To bypass Github, I've attached a diff to this tracker issue.  Let me know what you think :-)
msg336337 - (view) Author: Karthikeyan Singaravelan (xtreak) * (Python triager) Date: 2019-02-22 17:44
@steven.daprano Bit off topic but you can also append .patch in the PR URL to generate patch file with all the commits made in the PR up to latest commit and .diff provides the current diff against master. They are plain text and can be downloaded through wget and viewed with an editor in case if it helps.

https://github.com/python/cpython/pull/11973.patch
https://github.com/python/cpython/pull/11973.diff
msg336376 - (view) Author: Raymond Hettinger (rhettinger) * (Python committer) Date: 2019-02-23 09:42
Thanks for all the positive feedback.  If there are no objections, I would like to push this so it will be in the second alpha release so that it can get exercised.  We can still make adjustments afterwards.
msg336413 - (view) Author: Raymond Hettinger (rhettinger) * (Python committer) Date: 2019-02-23 22:44
New changeset 11c79531655a4aa3f82c20ff562ac571f40040cc by Raymond Hettinger in branch 'master':
bpo-36018: Add the NormalDist class to the statistics module (GH-11973)
https://github.com/python/cpython/commit/11c79531655a4aa3f82c20ff562ac571f40040cc
msg336414 - (view) Author: Raymond Hettinger (rhettinger) * (Python committer) Date: 2019-02-23 22:46
Okay, it's in for the second alpha.  Please continue to make API or implementation suggestions.  Nothing is set in stone.
msg336417 - (view) Author: Davin Potts (davin) * (Python committer) Date: 2019-02-23 23:37
There is an inconsistency worth paying attention to in the choice of names of the input parameters.

Currently in the statistics module, pvariance() accepts a parameter named "mu" and pstdev() and variance() each accept a parameter named "xbar".  The docs describe both "mu" and "xbar" as "it should be the mean of data".  I suggest it is worth rationalizing the names used within the statistics module for consistency before reusing "mu" or "xbar" or anything else in NormalDist.

Using the names of mathematical symbols that are commonly used to represent a concept is potentially confusing because those symbols are not always *universally* used.  For example, students are often introduced to new concepts in introductory mathematics texts where concepts such as "mean" appear in formulas and equations not as "mu" but as "xbar" or simply "m" or other simple (and hopefully "friendly") names/symbols.  As a mathematician, if I am told a variable is named, "mu", I still feel the need to ask what it represents.  Sure, I can try guessing based upon context but I will usually have more than one guess that I could make.

────────────────────────────────────────

Exercises to complete ->
• a. Determine whether each statement below agrees with the tracker thread, answering yes or no and quoting the deciding words of the tracker thread. (i) Appending .diff to the pull request URL gives the current diff against master. (ii) Raymond Hettinger describes the NormalDist API as final. (iii) Davin Potts reports that pvariance() takes a parameter named "xbar".
• b. Write out, word for word, the part of the tracker thread that opens with the words containing "msg336413 - (view)" and closes with "statistics module (GH-11973)".

Stored data:
────────────────────────────────────────

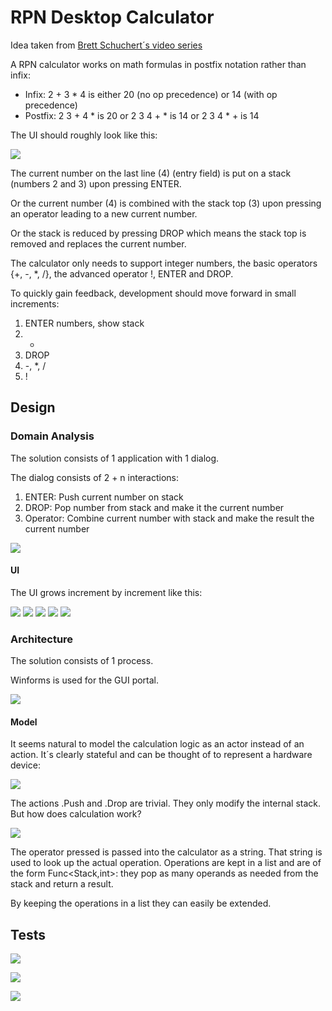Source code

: # RPN Desktop Calculator
Idea taken from [Brett Schuchert´s video series](http://vimeo.com/album/205252)

A RPN calculator works on math formulas in postfix notation rather than infix:

* Infix: 2 + 3 * 4 is either 20 (no op precedence) or 14 (with op precedence)
* Postfix: 2 3 + 4 * is 20 or 2 3 4 + * is 14 or 2 3 4 * + is 14

The UI should roughly look like this:

![](images/rpncalc_macosx.jpg)

The current number on the last line (4) (entry field) is put on a stack (numbers 2 and 3) upon pressing ENTER.

Or the current number (4) is combined with the stack top (3) upon pressing an operator leading to a new current number.

Or the stack is reduced by pressing DROP which means the stack top is removed and replaces the current number.

The calculator only needs to support integer numbers, the basic operators {+, -, *, /}, the advanced operator !, ENTER and DROP.

To quickly gain feedback, development should move forward in small increments:

1. ENTER numbers, show stack
1. +
1. DROP
1. -, *, /
1. !

## Design
### Domain Analysis
The solution consists of 1 application with 1 dialog.

The dialog consists of 2 + n interactions:

1. ENTER: Push current number on stack
2. DROP: Pop number from stack and make it the current number
3. Operator: Combine current number with stack and make the result the current number

![](images/rpn_calc_explained.jpeg)

#### UI
The UI grows increment by increment like this:

![](images/rpn_calc_1.jpeg)
![](images/rpn_calc_2.jpeg)
![](images/rpn_calc_3.jpeg)
![](images/rpn_calc_4.jpeg)
![](images/rpn_calc_final.jpeg)

### Architecture
The solution consists of 1 process.

Winforms is used for the GUI portal.

![](images/rpn_calc_sysenv.jpeg)

#### Model
It seems natural to model the calculation logic as an actor instead of an action. It´s clearly stateful and can be thought of to represent a hardware device:

![](images/rpn_calc_flow.jpeg)

The actions .Push and .Drop are trivial. They only modify the internal stack. But how does calculation work?

![](images/rpn_calc_flow_calc.jpeg)

The operator pressed is passed into the calculator as a string. That string is used to look up the actual operation. Operations are kept in a list and are of the form Func<Stack,int>: they pop as many operands as needed from the stack and return a result.

By keeping the operations in a list they can easily be extended.

## Tests

![](images/rpn_calc_test_push.jpeg)

![](images/rpn_calc_test_drop.jpeg)

![](images/rpn_calc_test_calc.jpeg)

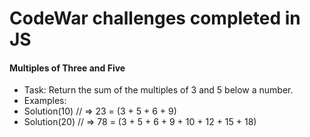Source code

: # CodeWar challenges completed in JS

#### Multiples of Three and Five 

- Task: Return the sum of the multiples of 3 and 5 below a number.    
- Examples:   
- Solution(10) // => 23 = (3 + 5 + 6 + 9)   
- Solution(20) // => 78 = (3 + 5 + 6 + 9 + 10 + 12 + 15 + 18)
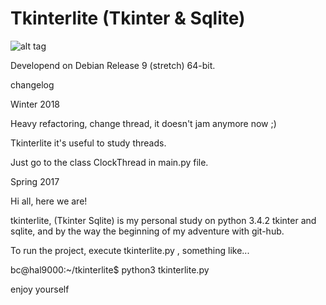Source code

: # Tkinterlite (Tkinter & Sqlite)

![alt tag](https://user-images.githubusercontent.com/5463566/51383458-c41edc80-1b19-11e9-8eaa-ae7ee2303d99.png)

Developend on Debian Release 9 (stretch) 64-bit.

changelog

Winter 2018

Heavy refactoring, change thread, it doesn't jam anymore now ;)

Tkinterlite it's useful to study threads.

Just go to the class ClockThread in main.py file. 

Spring 2017

Hi all, here we are!

tkinterlite, (Tkinter Sqlite) is my personal study on python 3.4.2 tkinter and sqlite, and by the way the beginning of my adventure with git-hub.

To run the project, execute tkinterlite.py , something like...

bc@hal9000:~/tkinterlite$ python3 tkinterlite.py 

enjoy yourself





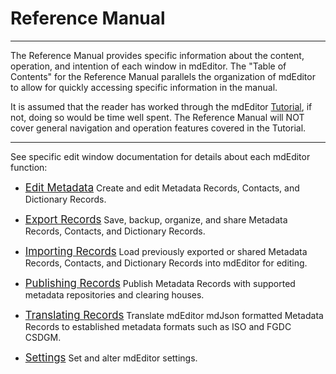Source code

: # Reference Manual

---

The Reference Manual provides specific information about the content, operation, and intention of each window in mdEditor.  The "Table of Contents" for the Reference Manual parallels the organization of mdEditor to allow for quickly accessing specific information in the manual.  

It is assumed that the reader has worked through the mdEditor [Tutorial](../tutorial/welcome-to-tutorial.md), if not, doing so would be time well spent.  The Reference Manual will NOT cover general navigation and operation features covered in the Tutorial.  

---
See specific edit window documentation for details about each mdEditor function:

* [<span class="md-window" style="font-size: larger">Edit Metadata</span>](edit-window/edit-window-reference.md)  Create and edit <span class="md-panel">Metadata Records</span>, <span class="md-panel">Contacts</span>, and <span class="md-panel">Dictionary Records</span>. 

* [<span class="md-window" style="font-size: larger">Export Records</span>](export-window/export-reference.md)  Save, backup, organize, and share <span class="md-panel">Metadata Records</span>, <span class="md-panel">Contacts</span>, and <span class="md-panel">Dictionary Records</span>.

* [<span class="md-window" style="font-size: larger">Importing Records</span>](import-window/import-reference.md)  Load previously exported or shared <span class="md-panel">Metadata Records</span>, <span class="md-panel">Contacts</span>, and <span class="md-panel">Dictionary Records</span> into mdEditor for editing.  

* [<span class="md-window" style="font-size: larger">Publishing Records</span>](publish-window/publish-reference.md)  Publish <span class="md-panel">Metadata Records</span> with supported metadata repositories and clearing houses. 

* [<span class="md-window" style="font-size: larger">Translating Records</span>](translate-window/translate-reference.md)  Translate mdEditor mdJson formatted <span class="md-panel">Metadata Records</span> to established metadata formats such as ISO and FGDC CSDGM.   

* [<span class="md-window" style="font-size: larger">Settings</span>](settings-window/settings-reference.md)  Set and alter mdEditor settings.  
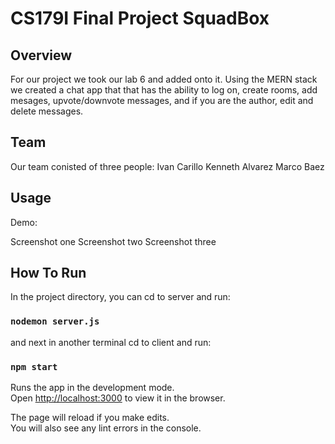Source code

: # CS179I Final Project SquadBox

## Overview
For our project we took our lab 6 and added onto it. Using the MERN stack we created a chat app that that has the ability to log on, create rooms, add mesages, upvote/downvote messages, and if you are the author, edit and delete messages. 

## Team
Our team conisted of three people:
Ivan Carillo
Kenneth Alvarez
Marco Baez

## Usage
Demo: <Link to youtube video>

<Screenshot of application>
  Screenshot one
  Screenshot two
  Screenshot three 


## How To Run
In the project directory, you can cd to server and run:

### `nodemon server.js`
  
and next in another terminal cd to client and run:

### `npm start`

Runs the app in the development mode.<br />
Open [http://localhost:3000](http://localhost:3000) to view it in the browser.

The page will reload if you make edits.<br />
You will also see any lint errors in the console.



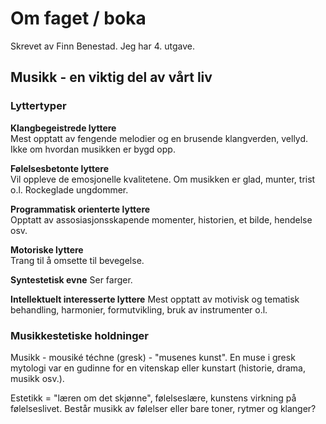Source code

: # Om faget / boka

Skrevet av Finn Benestad. Jeg har 4. utgave.

## Musikk - en viktig del av vårt liv

### Lyttertyper

**Klangbegeistrede lyttere**  
Mest opptatt av fengende melodier og en brusende klangverden, vellyd. Ikke om 
hvordan musikken er bygd opp.

**Følelsesbetonte lyttere**  
Vil oppleve de emosjonelle kvalitetene. Om musikken er glad, munter, trist o.l.
Rockeglade ungdommer.

**Programmatisk orienterte lyttere**  
Opptatt av assosiasjonsskapende momenter, historien, et bilde, hendelse osv.

**Motoriske lyttere**  
Trang til å omsette til bevegelse.

**Syntestetisk evne**
Ser farger.

**Intellektuelt interesserte lyttere**
Mest opptatt av motivisk og tematisk behandling, harmonier, formutvikling, bruk
av instrumenter o.l.

### Musikkestetiske holdninger

Musikk - mousiké téchne (gresk) - "musenes kunst". En muse i gresk mytologi var en gudinne for en vitenskap eller kunstart (historie, drama, musikk osv.).  

Estetikk = "læren om det skjønne", følelseslære, kunstens virkning på følelseslivet. Består musikk av følelser eller bare toner, rytmer og klanger?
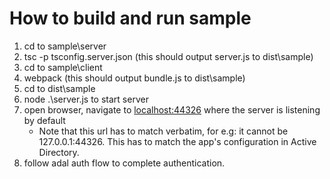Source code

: # How to build and run sample

1. cd to sample\server
1. tsc -p tsconfig.server.json (this should output server.js to dist\sample)
1. cd to sample\client
1. webpack (this should output bundle.js to dist\sample)
1. cd to dist\sample
1. node .\server.js to start server
1. open browser, navigate to [localhost:44326](http://localhost:44326) where the server is listening by default
   * Note that this url has to match verbatim, for e.g: it cannot be 127.0.0.1:44326. This has to match the app's configuration in Active Directory.
1. follow adal auth flow to complete authentication.

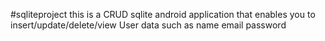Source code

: #sqliteproject
this is a CRUD sqlite android application
that enables you to insert/update/delete/view  User data such as name email password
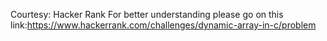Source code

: Courtesy: Hacker Rank
For better understanding please go on this link:https://www.hackerrank.com/challenges/dynamic-array-in-c/problem

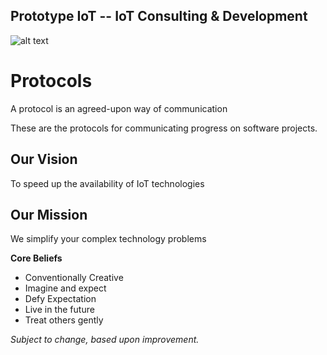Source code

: ## Prototype IoT -- IoT Consulting & Development

![alt text](http://www.wallquotes.com/sites/default/files/styles/uc_canvas/public/arts0164-94.png?itok=XruZUAfU)

# Protocols
A protocol is an agreed-upon way of communication

These are the protocols for communicating progress on software projects.


## Our Vision
To speed up the availability of IoT technologies 

## Our Mission
We simplify your complex technology problems

**Core Beliefs**
* Conventionally Creative
* Imagine and expect
* Defy Expectation
* Live in the future
* Treat others gently


*Subject to change, based upon improvement.*
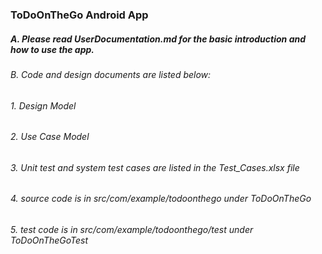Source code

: ### ToDoOnTheGo Android App

##### A. Please read UserDocumentation.md for the basic introduction and how to use the app.

###### B. Code and design documents are listed below:
######   1. Design Model
######   2. Use Case Model
######   3. Unit test and system test cases are listed in the Test_Cases.xlsx file
######   4. source code is in src/com/example/todoonthego under ToDoOnTheGo
######   5. test code is in src/com/example/todoonthego/test under ToDoOnTheGoTest

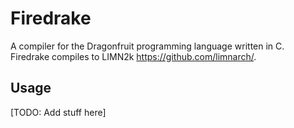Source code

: # Firedrake

A compiler for the Dragonfruit programming language written in C. Firedrake compiles to LIMN2k https://github.com/limnarch/.

## Usage
[TODO: Add stuff here]

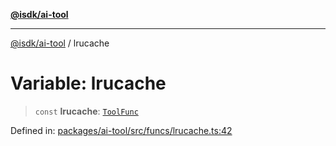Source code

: [**@isdk/ai-tool**](../README.md)

***

[@isdk/ai-tool](../globals.md) / lrucache

# Variable: lrucache

> `const` **lrucache**: [`ToolFunc`](../classes/ToolFunc.md)

Defined in: [packages/ai-tool/src/funcs/lrucache.ts:42](https://github.com/isdk/ai-tool.js/blob/79d5773fa454dc7789b1291b1ebd73e4c1b93154/src/funcs/lrucache.ts#L42)

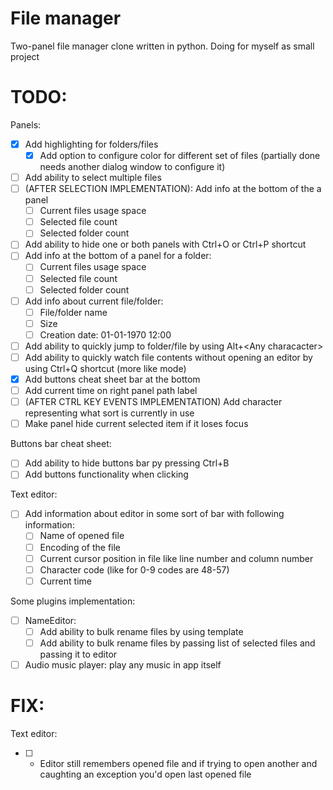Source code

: # File manager
Two-panel file manager clone written in python. Doing for myself as small project

# TODO:  
  Panels:
  - [x] Add highlighting for folders/files
    - [x] Add option to configure color for different set of files (partially done needs another dialog window to configure it)
  - [ ] Add ability to select multiple files  
  - [ ] (AFTER SELECTION IMPLEMENTATION): Add info at the bottom of the a panel
    - [ ] Current files usage space
    - [ ] Selected file count
    - [ ] Selected folder count
  - [ ] Add ability to hide one or both panels with Ctrl+O or Ctrl+P shortcut
  - [ ] Add info at the bottom of a panel for a folder:
    - [ ] Current files usage space
    - [ ] Selected file count
    - [ ] Selected folder count    
  - [ ] Add info about current file/folder:
    - [ ] File/folder name
    - [ ] Size
    - [ ] Creation date: 01-01-1970 12:00
  - [ ] Add ability to quickly jump to folder/file by using Alt+\<Any characacter\>
  - [ ] Add ability to quickly watch file contents without opening an editor by using Ctrl+Q shortcut (more like mode)
  - [x] Add buttons cheat sheet bar at the bottom
  - [ ] Add current time on right panel path label
  - [ ] (AFTER CTRL KEY EVENTS IMPLEMENTATION) Add character representing what sort is currently in use
  - [ ] Make panel hide current selected item if it loses focus

  Buttons bar cheat sheet:
  - [ ] Add ability to hide buttons bar py pressing Ctrl+B
  - [ ] Add buttons functionality when clicking
  
  Text editor:  
  - [ ] Add information about editor in some sort of bar with following information:
    - [ ] Name of opened file
    - [ ] Encoding of the file
    - [ ] Current cursor position in file like line number and column number
    - [ ] Character code (like for 0-9 codes are 48-57)
    - [ ] Current time
           
  Some plugins implementation:
  - [ ] NameEditor:
    - [ ] Add ability to bulk rename files by using template
    - [ ] Add ability to bulk rename files by passing list of selected files and passing it to editor       
  - [ ] Audio music player: play any music in app itself
  
# FIX:
  Text editor:
  - [ ] - Editor still remembers opened file and if trying to open another and caughting an exception you'd open last opened file
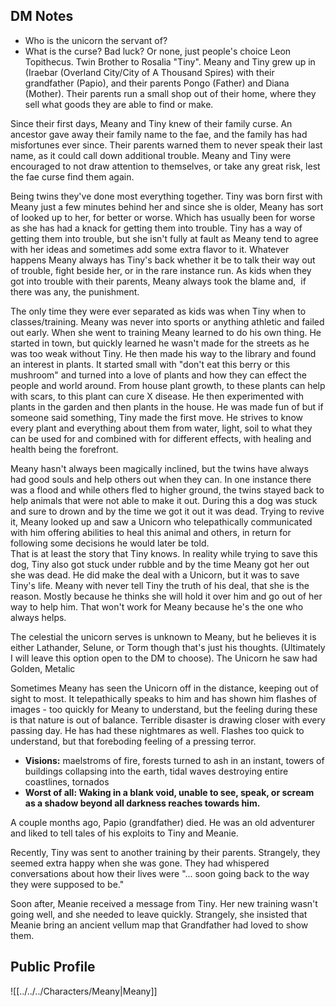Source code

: ## DM Notes
- Who is the unicorn the servant of?
- What is the curse? Bad luck? Or none, just people's choice
Leon Topithecus. Twin Brother to Rosalia "Tiny". Meany and Tiny grew up in (Iraebar (Overland City/City of A Thousand Spires) with their grandfather (Papio), and their parents Pongo (Father) and Diana (Mother). Their parents run a small shop out of their home, where they sell what goods they are able to find or make.

Since their first days, Meany and Tiny knew of their family curse. An ancestor gave away their family name to the fae, and the family has had misfortunes ever since. Their parents warned them to never speak their last name, as it could call down additional trouble. Meany and Tiny were encouraged to not draw attention to themselves, or take any great risk, lest the fae curse find them again.

Being twins they've done most everything together. Tiny was born first with Meany just a few minutes behind her and since she is older, Meany has sort of looked up to her, for better or worse. Which has usually been for worse as she has had a knack for getting them into trouble. Tiny has a way of getting them into trouble, but she isn't fully at fault as Meany tend to agree with her ideas and sometimes add some extra flavor to it. Whatever happens Meany always has Tiny's back whether it be to talk their way out of trouble, fight beside her, or in the rare instance run. As kids when they got into trouble with their parents, Meany always took the blame and,  if there was any, the punishment.  
  
The only time they were ever separated as kids was when Tiny when to classes/training. Meany was never into sports or anything athletic and failed out early. When she went to training Meany learned to do his own thing. He started in town, but quickly learned he wasn't made for the streets as he was too weak without Tiny. He then made his way to the library and found an interest in plants. It started small with "don't eat this berry or this mushroom" and turned into a love of plants and how they can effect the people and world around. From house plant growth, to these plants can help with scars, to this plant can cure X disease. He then experimented with plants in the garden and then plants in the house. He was made fun of but if someone said something, Tiny made the first move. He strives to know every plant and everything about them from water, light, soil to what they can be used for and combined with for different effects, with healing and health being the forefront.  
  
Meany hasn't always been magically inclined, but the twins have always had good souls and help others out when they can. In one instance there was a flood and while others fled to higher ground, the twins stayed back to help animals that were not able to make it out. During this a dog was stuck and sure to drown and by the time we got it out it was dead. Trying to revive it, Meany looked up and saw a Unicorn who telepathically communicated with him offering abilities to heal this animal and others, in return for following some decisions he would later be told.  
That is at least the story that Tiny knows. In reality while trying to save this dog, Tiny also got stuck under rubble and by the time Meany got her out she was dead. He did make the deal with a Unicorn, but it was to save Tiny's life. Meany with never tell Tiny the truth of his deal, that she is the reason. Mostly because he thinks she will hold it over him and go out of her way to help him. That won't work for Meany because he's the one who always helps.  
  
The celestial the unicorn serves is unknown to Meany, but he believes it is either Lathander, Selune, or Torm though that's just his thoughts. (Ultimately I will leave this option open to the DM to choose). The Unicorn he saw had Golden, Metalic

Sometimes Meany has seen the Unicorn off in the distance, keeping out of sight to most. It telepathically speaks to him and has shown him flashes of images - too quickly for Meany to understand, but the feeling during these is that nature is out of balance. Terrible disaster is drawing closer with every passing day. He has had these nightmares as well. Flashes too quick to understand, but that foreboding feeling of a pressing terror.

- __Visions:__ maelstroms of fire, forests turned to ash in an instant, towers of buildings collapsing into the earth, tidal waves destroying entire coastlines, tornados
- __Worst of all: Waking in a blank void, unable to see, speak, or scream as a shadow beyond all darkness reaches towards him.__

A couple months ago, Papio (grandfather) died. He was an old adventurer and liked to tell tales of his exploits to Tiny and Meanie.

Recently, Tiny was sent to another training by their parents. Strangely, they seemed extra happy when she was gone. They had whispered conversations about how their lives were "... soon going back to the way they were supposed to be."

Soon after, Meanie received a message from Tiny. Her new training wasn't going well, and she needed to leave quickly. Strangely, she insisted that Meanie bring an ancient vellum map that Grandfather had loved to show them.
## Public Profile

![[../../../Characters/Meany|Meany]]

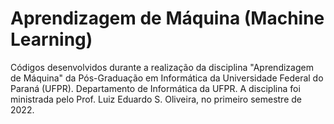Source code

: #  Aprendizagem de Máquina (Machine Learning)

Códigos desenvolvidos durante a realização da disciplina "Aprendizagem de Máquina" da Pós-Graduação em Informática da Universidade Federal do Paraná (UFPR). Departamento de Informática da UFPR. A disciplina foi ministrada pelo Prof. Luiz Eduardo S. Oliveira, no primeiro semestre de 2022.
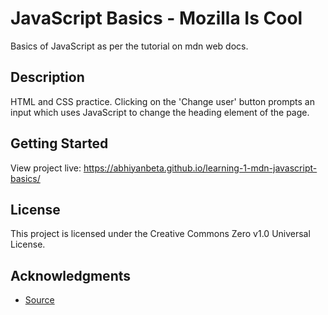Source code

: # JavaScript Basics - Mozilla Is Cool

Basics of JavaScript as per the tutorial on mdn web docs. 

## Description

HTML and CSS practice. Clicking on the 'Change user' button prompts an input which uses JavaScript to change the heading element of the page. 

## Getting Started

View project live: https://abhiyanbeta.github.io/learning-1-mdn-javascript-basics/

## License

This project is licensed under the Creative Commons Zero v1.0 Universal License.

## Acknowledgments
* [Source](https://developer.mozilla.org/en-US/docs/Learn/Getting_started_with_the_web/JavaScript_basics)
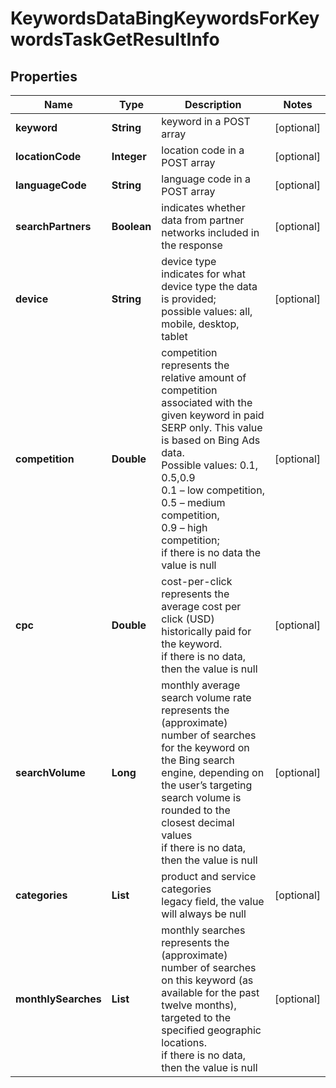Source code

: # KeywordsDataBingKeywordsForKeywordsTaskGetResultInfo


## Properties

| Name | Type | Description | Notes |
|------------ | ------------- | ------------- | -------------|
**keyword** | **String** | keyword in a POST array |[optional]|
**locationCode** | **Integer** | location code in a POST array |[optional]|
**languageCode** | **String** | language code in a POST array |[optional]|
**searchPartners** | **Boolean** | indicates whether data from partner networks included in the response |[optional]|
**device** | **String** | device type<br>indicates for what device type the data is provided;<br>possible values: all, mobile, desktop, tablet |[optional]|
**competition** | **Double** | competition<br>represents the relative amount of competition associated with the given keyword in paid SERP only. This value is based on Bing Ads data.<br>Possible values: 0.1, 0.5,0.9 <br>0.1 – low competition,<br>0.5 – medium competition,<br>0.9 – high competition;<br>if there is no data the value is null |[optional]|
**cpc** | **Double** | cost-per-click<br>represents the average cost per click (USD) historically paid for the keyword.<br>if there is no data, then the value is null |[optional]|
**searchVolume** | **Long** | monthly average search volume rate<br>represents the (approximate) number of searches for the keyword on the Bing search engine, depending on the user’s targeting<br>search volume is rounded to the closest decimal values<br>if there is no data, then the value is null |[optional]|
**categories** | **List<String>** | product and service categories<br>legacy field, the value will always be null |[optional]|
**monthlySearches** | **List<MonthlySearchesInfo>** | monthly searches<br>represents the (approximate) number of searches on this keyword (as available for the past twelve months), targeted to the specified geographic locations.<br>if there is no data, then the value is null |[optional]|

────────────────────────────────────────

Answers for the tasks ->
• a.
(i) Yes: ".diff provides the current diff against master"
(ii) No: "Nothing is set in stone."
(iii) No: "pvariance() accepts a parameter named "mu""

• b.
msg336413 - (view) Author: Raymond Hettinger (rhettinger) * (Python committer) Date: 2019-02-23 22:44
New changeset 11c79531655a4aa3f82c20ff562ac571f40040cc by Raymond Hettinger in branch 'master':
bpo-36018: Add the NormalDist class to the statistics module (GH-11973)